Materials and Methods: To establish the normal distribution of liver attenuation and test-positive rates of various thresholds, hepatic ROI attenuation measurements were performed in 3357 consecutive asymptomatic adults (mean age, 57.0 years) undergoing CT colonography (CTC) screening. To assess sensitivity, right and left hepatic attenuation were measured on unenhanced CT in 12 patients with genetically confirmed hemochromatosis (mean age, 48.3 years), including three cases detected on screening CTC. The inclusion criteria for the hemochromatosis cohort consisted of homozygous state for C282Y mutation of HFE gene, clinical diagnosis of hemochromatosis, and unenhanced CT performed before prolonged treatment. Fifteen patients were excluded because of a compound heterozygous state (n = 5) or lack of unenhanced CT (n = 10).

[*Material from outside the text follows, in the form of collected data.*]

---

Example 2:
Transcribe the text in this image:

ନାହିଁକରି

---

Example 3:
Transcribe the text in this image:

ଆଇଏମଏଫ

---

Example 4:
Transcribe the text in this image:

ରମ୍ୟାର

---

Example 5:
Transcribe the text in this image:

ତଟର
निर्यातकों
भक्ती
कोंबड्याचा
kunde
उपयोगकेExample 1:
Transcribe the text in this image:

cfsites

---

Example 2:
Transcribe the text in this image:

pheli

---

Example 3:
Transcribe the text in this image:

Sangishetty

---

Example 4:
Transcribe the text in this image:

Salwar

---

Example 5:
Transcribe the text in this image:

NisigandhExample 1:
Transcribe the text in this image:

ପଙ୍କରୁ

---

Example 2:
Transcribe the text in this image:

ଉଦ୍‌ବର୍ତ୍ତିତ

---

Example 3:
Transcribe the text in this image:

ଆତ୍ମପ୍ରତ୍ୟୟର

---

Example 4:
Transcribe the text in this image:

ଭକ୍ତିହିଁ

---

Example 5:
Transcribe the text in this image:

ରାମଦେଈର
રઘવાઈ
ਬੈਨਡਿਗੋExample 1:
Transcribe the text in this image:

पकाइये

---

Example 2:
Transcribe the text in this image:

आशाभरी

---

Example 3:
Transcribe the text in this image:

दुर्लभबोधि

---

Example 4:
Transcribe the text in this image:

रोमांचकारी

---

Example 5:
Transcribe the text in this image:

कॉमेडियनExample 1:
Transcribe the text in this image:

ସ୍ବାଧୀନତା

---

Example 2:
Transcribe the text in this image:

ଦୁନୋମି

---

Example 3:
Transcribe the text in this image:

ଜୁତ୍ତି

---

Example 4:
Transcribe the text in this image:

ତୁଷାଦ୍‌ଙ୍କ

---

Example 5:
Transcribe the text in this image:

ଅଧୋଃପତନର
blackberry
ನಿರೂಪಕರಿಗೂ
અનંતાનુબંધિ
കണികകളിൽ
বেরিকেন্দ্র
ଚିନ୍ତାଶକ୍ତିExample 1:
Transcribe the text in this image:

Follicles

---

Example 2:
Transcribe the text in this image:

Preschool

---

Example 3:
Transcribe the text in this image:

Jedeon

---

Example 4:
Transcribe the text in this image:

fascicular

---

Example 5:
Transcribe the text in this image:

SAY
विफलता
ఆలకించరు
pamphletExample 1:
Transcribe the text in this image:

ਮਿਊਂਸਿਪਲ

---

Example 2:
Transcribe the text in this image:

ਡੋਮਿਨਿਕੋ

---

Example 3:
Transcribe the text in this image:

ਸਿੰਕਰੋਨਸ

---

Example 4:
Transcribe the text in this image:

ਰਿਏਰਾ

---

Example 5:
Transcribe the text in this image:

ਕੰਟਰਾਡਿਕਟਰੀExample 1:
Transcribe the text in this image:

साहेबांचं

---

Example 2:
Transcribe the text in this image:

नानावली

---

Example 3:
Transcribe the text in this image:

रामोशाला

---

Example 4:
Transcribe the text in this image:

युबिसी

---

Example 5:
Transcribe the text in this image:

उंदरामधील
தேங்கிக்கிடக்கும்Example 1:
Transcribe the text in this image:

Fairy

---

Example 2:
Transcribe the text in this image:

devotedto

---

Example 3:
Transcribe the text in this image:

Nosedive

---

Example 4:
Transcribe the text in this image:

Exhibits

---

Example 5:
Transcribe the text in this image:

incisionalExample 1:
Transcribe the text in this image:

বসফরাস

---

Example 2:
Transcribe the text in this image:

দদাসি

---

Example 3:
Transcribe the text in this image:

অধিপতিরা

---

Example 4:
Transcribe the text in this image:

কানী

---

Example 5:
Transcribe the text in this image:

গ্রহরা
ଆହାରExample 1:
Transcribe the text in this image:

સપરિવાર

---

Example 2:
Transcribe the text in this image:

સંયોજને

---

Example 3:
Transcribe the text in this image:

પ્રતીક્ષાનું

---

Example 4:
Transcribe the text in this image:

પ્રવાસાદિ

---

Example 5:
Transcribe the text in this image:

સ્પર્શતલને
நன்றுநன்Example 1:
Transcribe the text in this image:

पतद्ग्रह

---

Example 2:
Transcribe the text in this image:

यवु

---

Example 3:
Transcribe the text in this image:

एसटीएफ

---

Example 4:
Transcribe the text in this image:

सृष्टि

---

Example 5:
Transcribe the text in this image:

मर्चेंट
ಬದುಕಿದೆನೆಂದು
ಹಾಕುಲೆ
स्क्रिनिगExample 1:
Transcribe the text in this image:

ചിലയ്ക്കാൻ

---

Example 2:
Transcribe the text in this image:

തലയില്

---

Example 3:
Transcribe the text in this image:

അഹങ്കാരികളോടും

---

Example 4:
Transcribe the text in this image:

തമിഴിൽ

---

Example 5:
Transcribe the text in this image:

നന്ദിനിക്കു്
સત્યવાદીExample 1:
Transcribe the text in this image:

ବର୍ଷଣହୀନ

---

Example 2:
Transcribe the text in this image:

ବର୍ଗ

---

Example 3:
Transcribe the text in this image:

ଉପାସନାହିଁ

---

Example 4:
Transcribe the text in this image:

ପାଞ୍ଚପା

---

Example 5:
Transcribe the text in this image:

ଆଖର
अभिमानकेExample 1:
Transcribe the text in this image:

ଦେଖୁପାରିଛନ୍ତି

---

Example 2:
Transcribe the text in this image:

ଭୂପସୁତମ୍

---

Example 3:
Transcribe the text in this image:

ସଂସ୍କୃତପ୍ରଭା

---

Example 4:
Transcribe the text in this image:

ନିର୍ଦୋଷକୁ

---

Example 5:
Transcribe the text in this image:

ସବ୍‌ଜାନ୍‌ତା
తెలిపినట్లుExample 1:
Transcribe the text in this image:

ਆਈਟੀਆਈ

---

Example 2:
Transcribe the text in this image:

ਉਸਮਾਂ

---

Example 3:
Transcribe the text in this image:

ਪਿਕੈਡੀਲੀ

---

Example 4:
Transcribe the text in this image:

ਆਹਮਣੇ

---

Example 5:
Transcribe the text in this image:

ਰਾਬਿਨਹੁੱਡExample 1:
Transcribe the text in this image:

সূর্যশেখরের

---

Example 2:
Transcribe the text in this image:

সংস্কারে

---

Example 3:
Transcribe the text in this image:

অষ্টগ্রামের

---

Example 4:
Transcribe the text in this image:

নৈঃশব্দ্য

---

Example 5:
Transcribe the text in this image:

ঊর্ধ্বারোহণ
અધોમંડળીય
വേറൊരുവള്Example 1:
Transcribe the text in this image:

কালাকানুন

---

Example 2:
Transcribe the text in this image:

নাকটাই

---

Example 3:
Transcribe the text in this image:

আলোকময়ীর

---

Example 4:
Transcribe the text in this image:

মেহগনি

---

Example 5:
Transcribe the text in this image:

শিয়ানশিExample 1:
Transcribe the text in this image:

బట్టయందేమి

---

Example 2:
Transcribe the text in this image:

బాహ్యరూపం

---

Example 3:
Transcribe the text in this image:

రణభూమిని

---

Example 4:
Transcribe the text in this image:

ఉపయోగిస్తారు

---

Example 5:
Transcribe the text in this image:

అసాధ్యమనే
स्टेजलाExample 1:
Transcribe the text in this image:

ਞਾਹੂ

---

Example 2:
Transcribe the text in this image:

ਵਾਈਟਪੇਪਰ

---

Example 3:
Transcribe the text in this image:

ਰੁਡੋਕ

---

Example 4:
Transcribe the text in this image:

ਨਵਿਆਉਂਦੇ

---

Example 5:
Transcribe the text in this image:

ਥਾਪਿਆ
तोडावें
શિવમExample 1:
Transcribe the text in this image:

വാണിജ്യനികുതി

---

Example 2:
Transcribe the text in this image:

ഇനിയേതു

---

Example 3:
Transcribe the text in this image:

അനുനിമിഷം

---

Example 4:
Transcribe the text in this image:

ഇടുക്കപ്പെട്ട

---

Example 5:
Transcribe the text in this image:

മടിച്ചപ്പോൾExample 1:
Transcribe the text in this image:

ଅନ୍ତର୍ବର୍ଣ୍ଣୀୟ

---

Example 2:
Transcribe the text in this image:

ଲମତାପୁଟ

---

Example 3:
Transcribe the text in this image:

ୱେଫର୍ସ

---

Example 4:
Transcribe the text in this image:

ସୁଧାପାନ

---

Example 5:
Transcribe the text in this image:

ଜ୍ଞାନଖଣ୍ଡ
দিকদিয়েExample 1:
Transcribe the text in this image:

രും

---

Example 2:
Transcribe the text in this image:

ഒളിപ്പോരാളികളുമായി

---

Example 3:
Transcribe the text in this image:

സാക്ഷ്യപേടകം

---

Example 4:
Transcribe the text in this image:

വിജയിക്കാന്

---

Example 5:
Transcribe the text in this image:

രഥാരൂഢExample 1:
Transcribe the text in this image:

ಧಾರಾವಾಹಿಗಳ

Results: Mean liver attenuation ± SD in asymptomatic adults was 59.4 ± 12.7 HU, compared with 78.7 ± 13.1 HU (range, 59–105 HU) in the hemochromatosis cohort. The test-positive rates for triggering a blood draw for ferritin (iron) testing in the screening cohort were 30.6% (n = 1028) at 65 HU, 8.2% (n = 275) at 70 HU, 1.2% (n = 39) at 75 HU, and 0.2% (n = 7) at 80 HU. The sensitivities for identifying hemochromatosis using these escalating liver attenuation thresholds were 83.3% at 65, 70, and 75 HU and 50.0% at 80 HU.

Conclusion: Our results indicate that an unenhanced CT liver attenuation threshold of 75 HU would be both sensitive (83%) and specific (~99%) for the detection of clinically relevant hereditary hemochromatosis. An unexplained liver attenuation at 75 HU (seen in ~1% of our adult screening population) should trigger appropriate laboratory investigation, since early intervention with phlebotomy can prevent significant organ damage.